The Only Child Myth
Is there any truth to the many stereotypes about "onlies"?
Aug. 17, 2007 — -- Spoiled, selfish and bratty are terms often used to describe only children, which suggest that being an only child is undesirable. Is there a grain of truth to the stereotype or is it just a myth?
Angela Hult is the mother of an only child and is an only child herself. She has felt the prejudice against so-called "onlies" firsthand. She says that when people find out that she's an only child the response is often, "Oh you must have been a spoiled brat. You must be really bossy. And wow, I wonder what you're going to be like to deal with?"
The myth of the only child dates back to the late 1800s when G. Stanley Hall, known as the founder of child psychology, called being an only child "a disease in itself."

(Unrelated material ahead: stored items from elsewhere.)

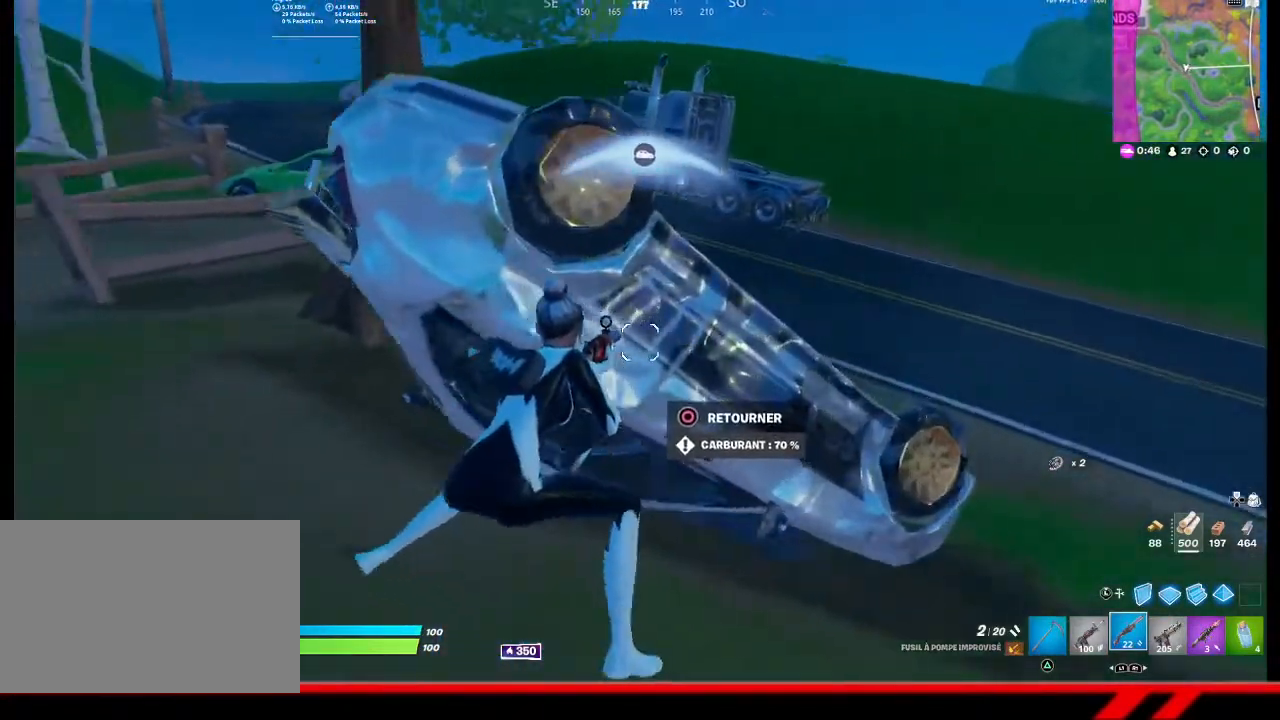
{"buttons": [], "left_stick": "right", "right_stick": "center", "events": [[133, "left_stick", "center"], [400, "left_stick", "right"]]}
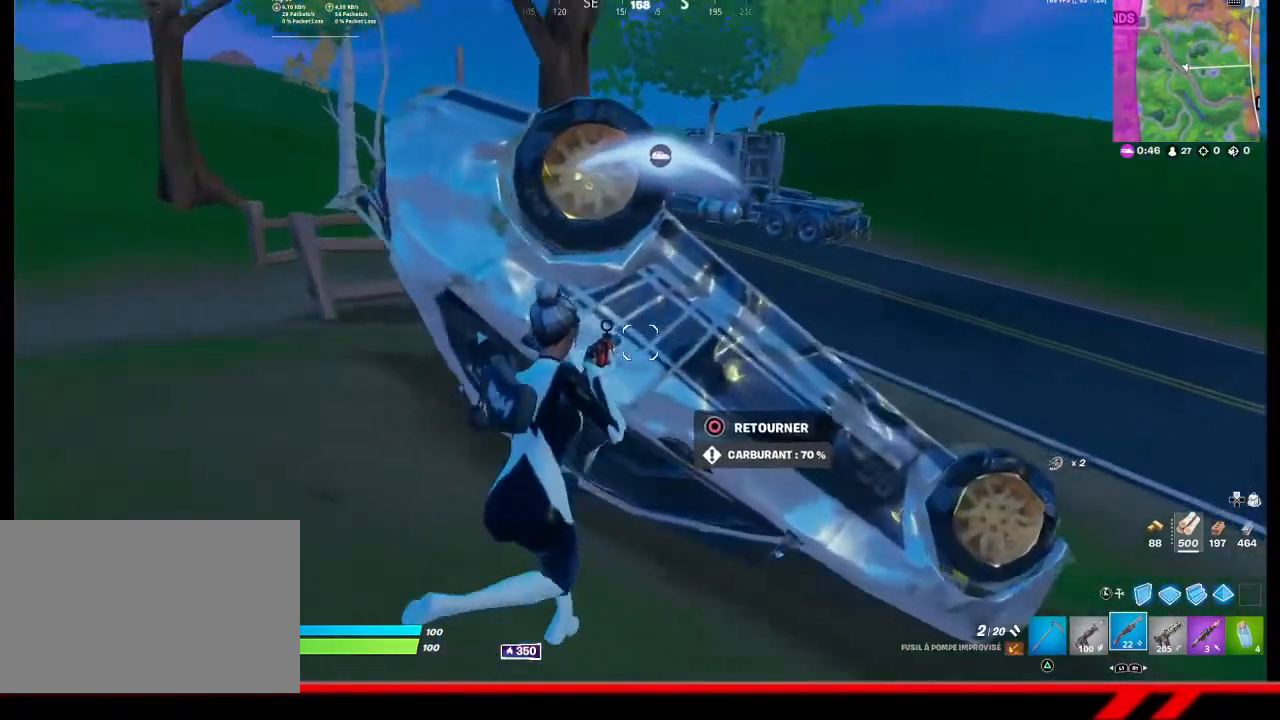
{"buttons": [], "left_stick": "center", "right_stick": "center", "events": [[300, "left_stick", "center"]]}
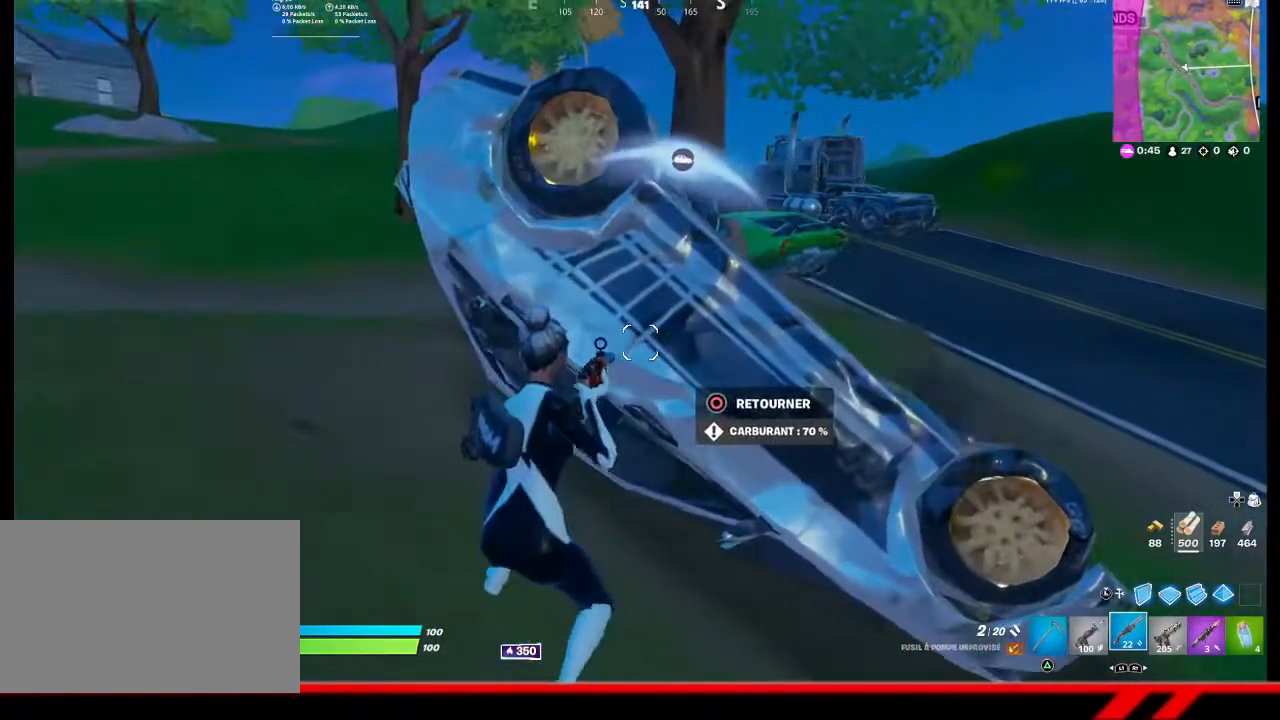
{"buttons": [], "left_stick": "center", "right_stick": "center", "events": [[167, "left_stick", "right"], [400, "left_stick", "center"]]}
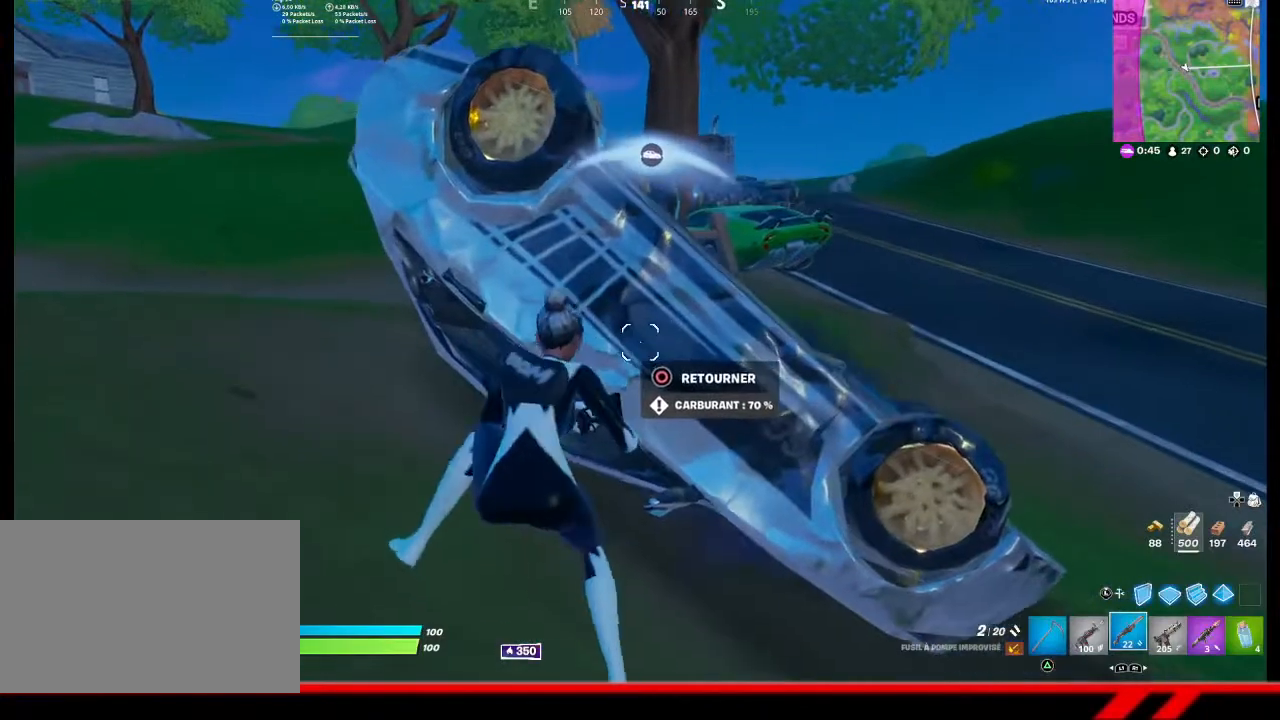
{"buttons": [], "left_stick": "center", "right_stick": "center", "events": [[267, "left_stick", "right"], [367, "left_stick", "center"]]}
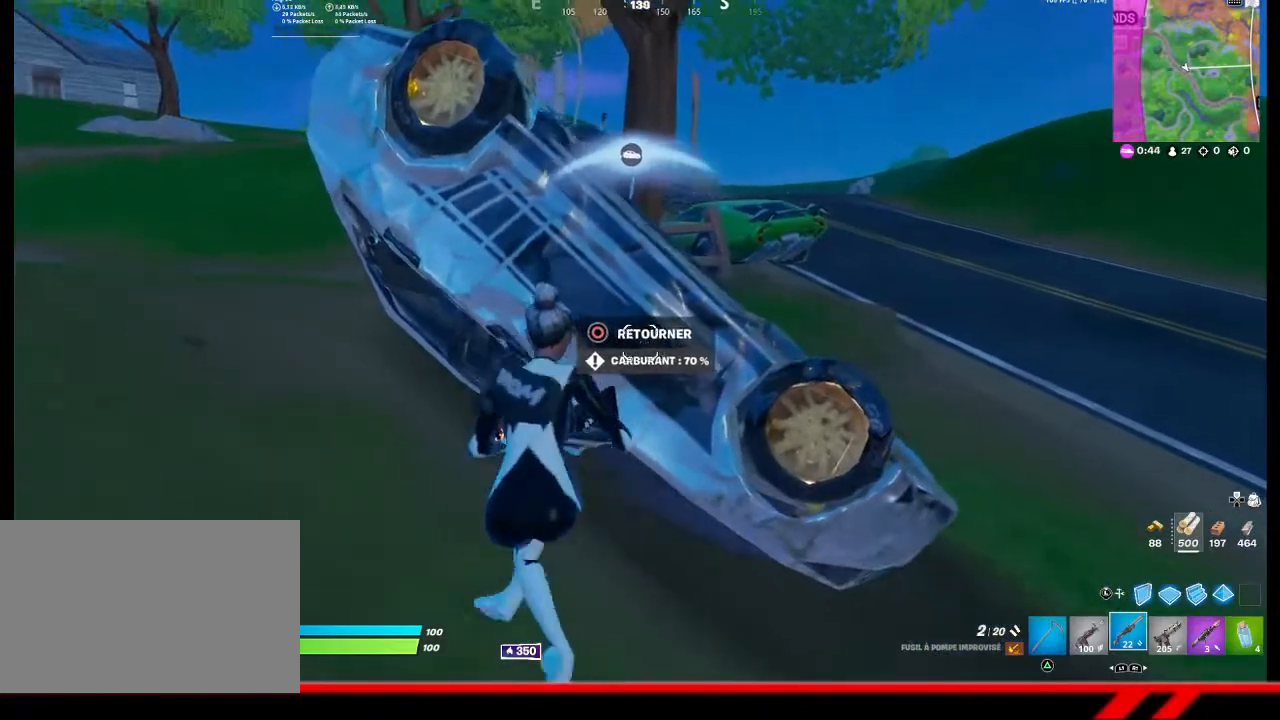
{"buttons": [], "left_stick": "right", "right_stick": "center", "events": [[167, "left_stick", "right"]]}
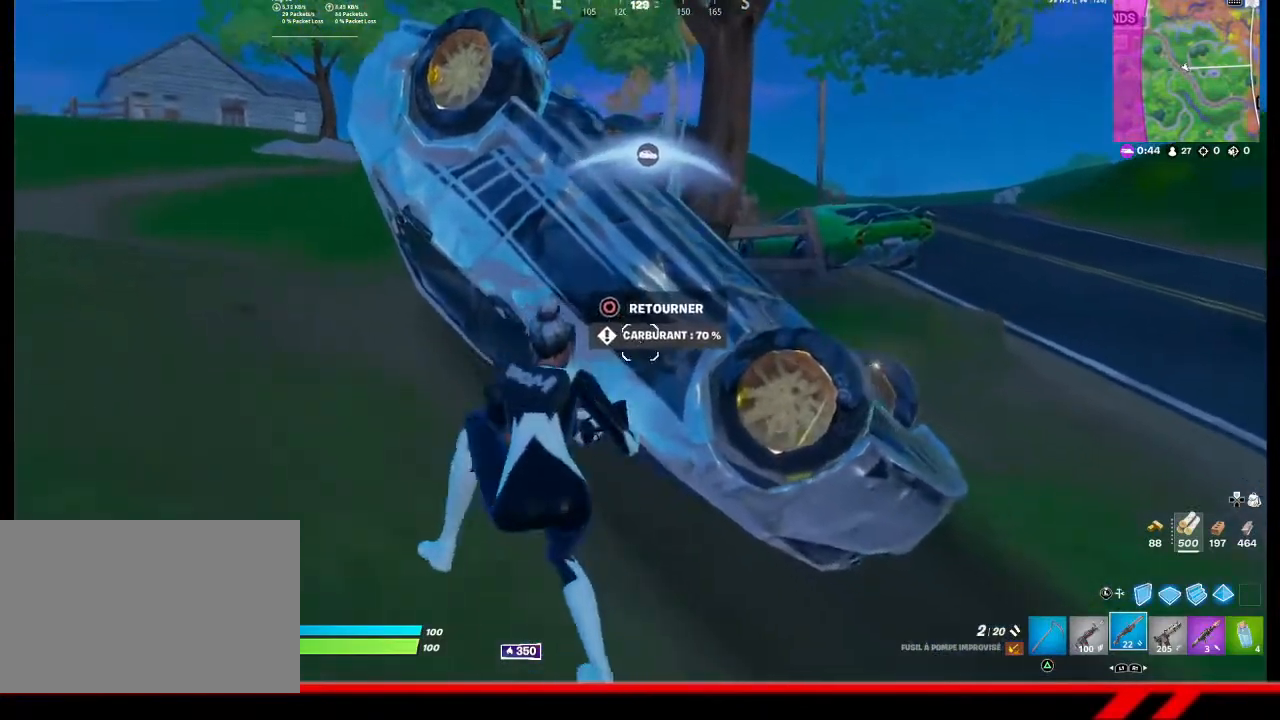
{"buttons": [], "left_stick": "center", "right_stick": "center", "events": [[33, "left_stick", "center"], [167, "left_stick", "down-right"], [500, "left_stick", "center"]]}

Susan Newman, a social psychologist at Rutgers University and the author of "Parenting an Only Child," says the myth has been perpetuated ever since. "People articulate that only children are spoiled, they're aggressive, they're bossy, they're lonely, they're maladjusted," she said. "And the list goes on and on and on."
But is there any science that makes the stereotype stick? "No," Newman said. "There have been hundreds and hundreds of research studies that show that only children are no different from their peers."
In order to find out for ourselves, "20/20" gathered a group of onlies in New York and asked them whether they thought the stereotype is true.
"I'm an only child. I don't think I'm that bossy," Corinne said, and 16-year-old Ben said, "I'm sure there is but it's not because … they're only children. I mean, it depends on the parents. If the parents are indulgent parents you can have 30 kids, they're all gonna be overindulged."
While a battery of studies shows no difference with onlies when it comes to bossiness or acting spoiled, it turns out there is a significant difference when it comes to intelligence. A landmark 20-year study showed that increased one-on-one parenting produces higher education levels, higher test scores and higher levels of achievement.